NUMBER     "3.14159"
NEWLINE    "\n"
NAME       "return"
NAME       "pi"
STAR       "*"
NAME       "r"
STAR       "*"
NAME       "r"
NEWLINE    "\n"
DEDENT     ""
ENDMARKER  ""

Important points:

  1. def is lexically name-shaped but grammatically acts as a keyword.
  2. The function body begins because indentation increases after NEWLINE.
  3. 3.14159 is a single number token.
  4. return pi * r * r is one logical line.
  5. The function body ends through a synthetic DEDENT.
  6. The file ends through ENDMARKER.

The parser receives this stream and matches it against grammar rules for function definitions, suites, assignments, return statements, and expressions.

18.21 Tokenization Does Not Understand Full Semantics

The tokenizer does not know that this name is undefined:

print(missing_name)

It does not know that this call will fail:

1()

It does not know whether this import exists:

import does_not_exist

It only emits tokens.

Semantic checks happen later, often at runtime.

Tokenization is intentionally shallow.
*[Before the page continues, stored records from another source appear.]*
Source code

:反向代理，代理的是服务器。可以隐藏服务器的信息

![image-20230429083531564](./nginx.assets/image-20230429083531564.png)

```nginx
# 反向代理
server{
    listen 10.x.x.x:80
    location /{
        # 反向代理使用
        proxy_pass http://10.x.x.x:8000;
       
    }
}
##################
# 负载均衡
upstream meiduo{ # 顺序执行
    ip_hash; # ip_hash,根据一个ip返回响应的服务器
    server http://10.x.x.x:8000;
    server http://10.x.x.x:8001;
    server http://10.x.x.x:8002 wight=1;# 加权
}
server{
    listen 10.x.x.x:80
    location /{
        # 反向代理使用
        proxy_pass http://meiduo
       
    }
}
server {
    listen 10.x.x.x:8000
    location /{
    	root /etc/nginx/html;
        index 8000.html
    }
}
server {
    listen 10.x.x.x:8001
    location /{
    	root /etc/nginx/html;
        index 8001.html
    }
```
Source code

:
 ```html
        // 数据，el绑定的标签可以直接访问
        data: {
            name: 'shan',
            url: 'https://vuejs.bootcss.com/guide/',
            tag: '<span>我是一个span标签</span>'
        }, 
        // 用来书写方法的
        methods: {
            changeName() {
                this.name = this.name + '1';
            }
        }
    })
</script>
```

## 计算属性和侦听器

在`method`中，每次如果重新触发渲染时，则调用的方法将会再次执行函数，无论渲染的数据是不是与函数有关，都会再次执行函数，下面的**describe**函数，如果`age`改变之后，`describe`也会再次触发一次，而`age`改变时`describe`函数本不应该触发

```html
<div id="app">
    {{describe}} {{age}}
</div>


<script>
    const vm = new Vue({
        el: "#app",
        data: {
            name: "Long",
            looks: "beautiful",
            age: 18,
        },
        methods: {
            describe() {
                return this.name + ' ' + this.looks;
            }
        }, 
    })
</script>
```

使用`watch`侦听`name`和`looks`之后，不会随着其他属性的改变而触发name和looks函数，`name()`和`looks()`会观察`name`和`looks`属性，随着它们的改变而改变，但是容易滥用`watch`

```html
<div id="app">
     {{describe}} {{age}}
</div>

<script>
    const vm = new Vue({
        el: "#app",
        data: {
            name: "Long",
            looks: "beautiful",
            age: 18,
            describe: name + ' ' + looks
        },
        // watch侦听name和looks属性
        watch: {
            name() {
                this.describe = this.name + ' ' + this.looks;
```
It recognizes lexical form, not program meaning.

18.22 Why Tokenization Matters

Tokenization seems small, but it shapes the whole language.

It defines:

how indentation becomes syntax
how source bytes become characters
how comments are ignored or preserved
how strings are delimited
how f-strings embed expressions
how operators are recognized
how logical lines are formed
how parser input is structured

For CPython contributors, tokenizer bugs can affect syntax, diagnostics, tools, compatibility, and security. A small lexical change can alter how every Python file is parsed.

For tooling authors, tokenization is often the best layer to work at. It preserves source-level information that the AST discards, including comments, exact spacing, physical lines, and operator spelling.

18.23 Minimal Mental Model

Use this model:

The tokenizer reads decoded Python source.
It emits lexical tokens.
It tracks indentation, nesting, strings, and line boundaries.
It inserts structural tokens such as INDENT, DEDENT, and ENDMARKER.
It reports lexical errors before parsing.
The parser consumes tokens and builds syntax structure.

That is the bridge from raw source text to grammar.